_THE PROBLEM_.
Copy out the lines of the records without any changes, starting with the line that contains "5.87870954099545 × 10^291 |" and ending after the line that contains "3.580428913914186 × 10^294 |".

_DATA SECTION_.

——————

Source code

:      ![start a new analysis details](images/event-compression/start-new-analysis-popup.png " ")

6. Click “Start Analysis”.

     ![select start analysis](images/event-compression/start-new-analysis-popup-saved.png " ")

——————

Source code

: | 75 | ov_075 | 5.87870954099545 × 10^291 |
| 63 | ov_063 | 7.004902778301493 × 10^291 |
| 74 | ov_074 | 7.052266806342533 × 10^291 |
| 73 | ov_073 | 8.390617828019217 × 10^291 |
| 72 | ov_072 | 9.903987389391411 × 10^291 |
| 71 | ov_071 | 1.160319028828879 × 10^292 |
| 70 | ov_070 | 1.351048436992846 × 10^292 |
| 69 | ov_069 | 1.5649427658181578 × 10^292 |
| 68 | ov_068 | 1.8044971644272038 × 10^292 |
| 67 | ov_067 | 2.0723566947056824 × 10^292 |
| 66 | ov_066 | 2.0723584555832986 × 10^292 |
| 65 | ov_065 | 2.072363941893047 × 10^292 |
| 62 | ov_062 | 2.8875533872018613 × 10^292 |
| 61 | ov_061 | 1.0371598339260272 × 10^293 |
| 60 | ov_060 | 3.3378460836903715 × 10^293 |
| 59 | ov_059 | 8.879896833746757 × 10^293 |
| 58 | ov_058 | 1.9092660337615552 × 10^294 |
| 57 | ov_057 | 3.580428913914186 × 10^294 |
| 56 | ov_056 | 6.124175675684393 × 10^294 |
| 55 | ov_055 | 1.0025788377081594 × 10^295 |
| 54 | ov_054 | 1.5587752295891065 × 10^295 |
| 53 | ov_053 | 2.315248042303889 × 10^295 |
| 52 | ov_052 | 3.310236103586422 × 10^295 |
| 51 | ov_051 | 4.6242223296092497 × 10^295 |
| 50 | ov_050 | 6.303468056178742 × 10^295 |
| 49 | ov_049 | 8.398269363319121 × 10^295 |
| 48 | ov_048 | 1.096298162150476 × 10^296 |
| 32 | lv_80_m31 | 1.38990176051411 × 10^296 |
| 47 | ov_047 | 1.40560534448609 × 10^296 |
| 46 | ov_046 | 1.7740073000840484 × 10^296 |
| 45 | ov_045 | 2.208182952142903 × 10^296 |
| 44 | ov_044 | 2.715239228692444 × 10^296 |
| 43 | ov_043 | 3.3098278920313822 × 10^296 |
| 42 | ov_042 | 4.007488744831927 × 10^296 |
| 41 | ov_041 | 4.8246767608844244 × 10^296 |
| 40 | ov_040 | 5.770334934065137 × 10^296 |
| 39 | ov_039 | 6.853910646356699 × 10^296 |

——————

_ANSWER SPACE_.
: | 75 | ov_075 | 5.87870954099545 × 10^291 |
| 63 | ov_063 | 7.004902778301493 × 10^291 |
| 74 | ov_074 | 7.052266806342533 × 10^291 |
| 73 | ov_073 | 8.390617828019217 × 10^291 |
| 72 | ov_072 | 9.903987389391411 × 10^291 |
| 71 | ov_071 | 1.160319028828879 × 10^292 |
| 70 | ov_070 | 1.351048436992846 × 10^292 |
| 69 | ov_069 | 1.5649427658181578 × 10^292 |
| 68 | ov_068 | 1.8044971644272038 × 10^292 |
| 67 | ov_067 | 2.0723566947056824 × 10^292 |
| 66 | ov_066 | 2.0723584555832986 × 10^292 |
| 65 | ov_065 | 2.072363941893047 × 10^292 |
| 62 | ov_062 | 2.8875533872018613 × 10^292 |
| 61 | ov_061 | 1.0371598339260272 × 10^293 |
| 60 | ov_060 | 3.3378460836903715 × 10^293 |
| 59 | ov_059 | 8.879896833746757 × 10^293 |
| 58 | ov_058 | 1.9092660337615552 × 10^294 |
| 57 | ov_057 | 3.580428913914186 × 10^294 |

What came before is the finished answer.